Extract to read —

□ □ □

On Monday, HSBC that it agreed in July to pay US$765 million as part of a settlement-in-principle to resolve civil claims by the Justice Department. The settlement is subject to negotiation between the parties and there can be “no assurance” that the parties will reach a final agreement, HSBC said.
The bank, which is based in London but generates more than half of its revenue in Asia, reported a profit of US$8.4 billion in the first six months of 2018. That compared with a profit of US$8 billion in the first half of last year.
Its first-half results were driven by higher deposits and balances in its retail banking and wealth management business and growth in its commercial banking business, particularly in Hong Kong, the bank said.
Expenses rose 7 per cent in the first half of the year as the lender invested in technology and its pivot to Asia. The company plans to spend US$15 billion to US$17 billion in new investment by 2020.

□ □ □

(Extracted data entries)
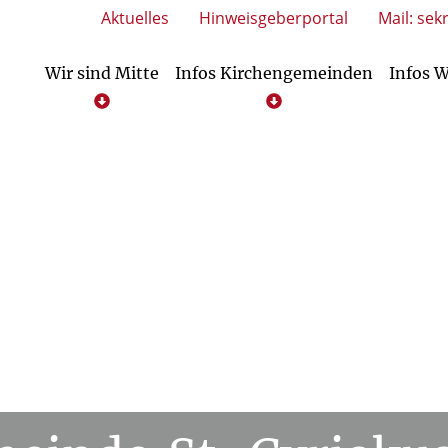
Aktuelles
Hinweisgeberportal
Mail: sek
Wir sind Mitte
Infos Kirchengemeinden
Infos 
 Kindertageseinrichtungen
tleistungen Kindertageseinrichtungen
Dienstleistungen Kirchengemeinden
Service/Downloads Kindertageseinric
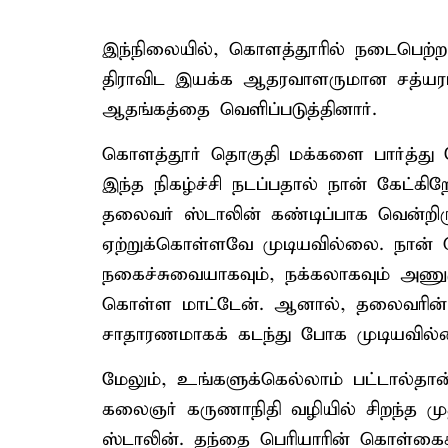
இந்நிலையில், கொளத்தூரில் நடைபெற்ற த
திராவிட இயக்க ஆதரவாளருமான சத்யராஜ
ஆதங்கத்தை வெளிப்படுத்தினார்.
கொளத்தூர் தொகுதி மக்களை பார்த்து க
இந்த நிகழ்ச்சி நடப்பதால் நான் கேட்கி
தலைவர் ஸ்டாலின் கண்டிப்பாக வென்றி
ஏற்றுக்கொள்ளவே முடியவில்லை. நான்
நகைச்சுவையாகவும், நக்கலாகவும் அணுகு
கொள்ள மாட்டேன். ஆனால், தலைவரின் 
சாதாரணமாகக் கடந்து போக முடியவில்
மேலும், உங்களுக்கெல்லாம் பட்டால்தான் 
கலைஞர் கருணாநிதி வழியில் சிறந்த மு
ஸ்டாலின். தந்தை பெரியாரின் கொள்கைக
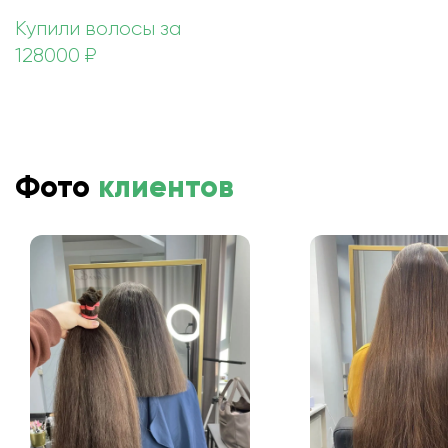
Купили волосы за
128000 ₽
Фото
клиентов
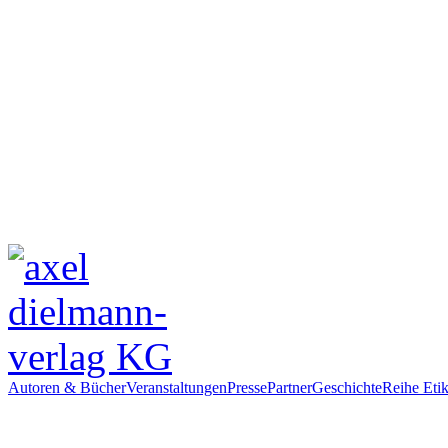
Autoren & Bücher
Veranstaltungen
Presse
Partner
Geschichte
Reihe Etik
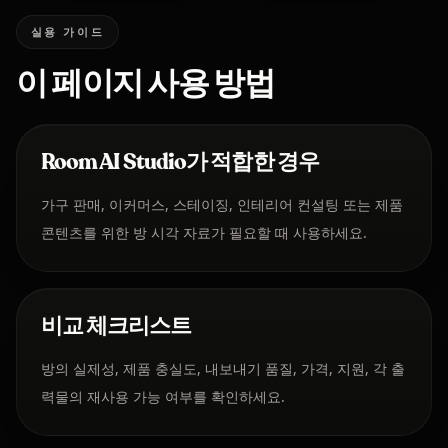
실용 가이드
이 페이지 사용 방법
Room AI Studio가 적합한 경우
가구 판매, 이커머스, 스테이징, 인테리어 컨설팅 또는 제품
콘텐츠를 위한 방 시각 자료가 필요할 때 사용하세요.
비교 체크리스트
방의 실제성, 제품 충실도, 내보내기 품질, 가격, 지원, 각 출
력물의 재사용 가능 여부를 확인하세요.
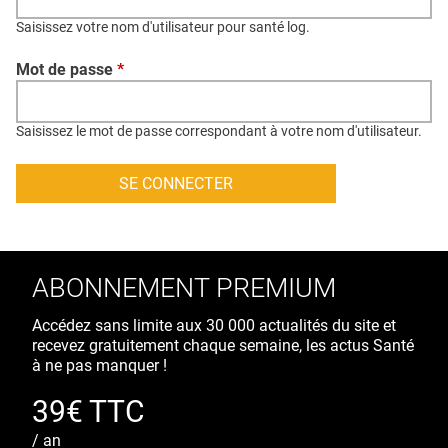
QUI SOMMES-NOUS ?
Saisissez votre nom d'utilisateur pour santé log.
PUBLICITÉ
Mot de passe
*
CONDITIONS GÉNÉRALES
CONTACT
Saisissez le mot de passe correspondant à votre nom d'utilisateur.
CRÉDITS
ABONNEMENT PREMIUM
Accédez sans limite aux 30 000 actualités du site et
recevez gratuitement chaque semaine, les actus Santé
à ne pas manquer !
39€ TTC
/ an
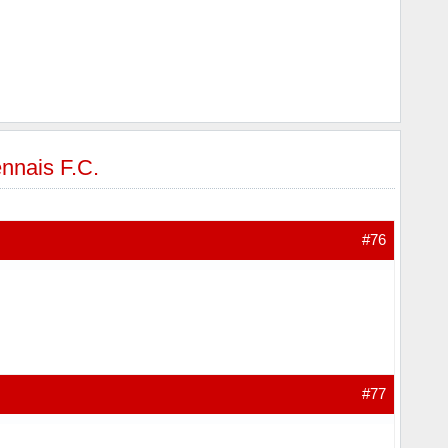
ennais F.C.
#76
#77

□ □ □

Exercise prompt — In the excerpt about HSBC's first-half results, what profit did the bank report for the first six months of 2018?

Exercise output — US$8.4 billion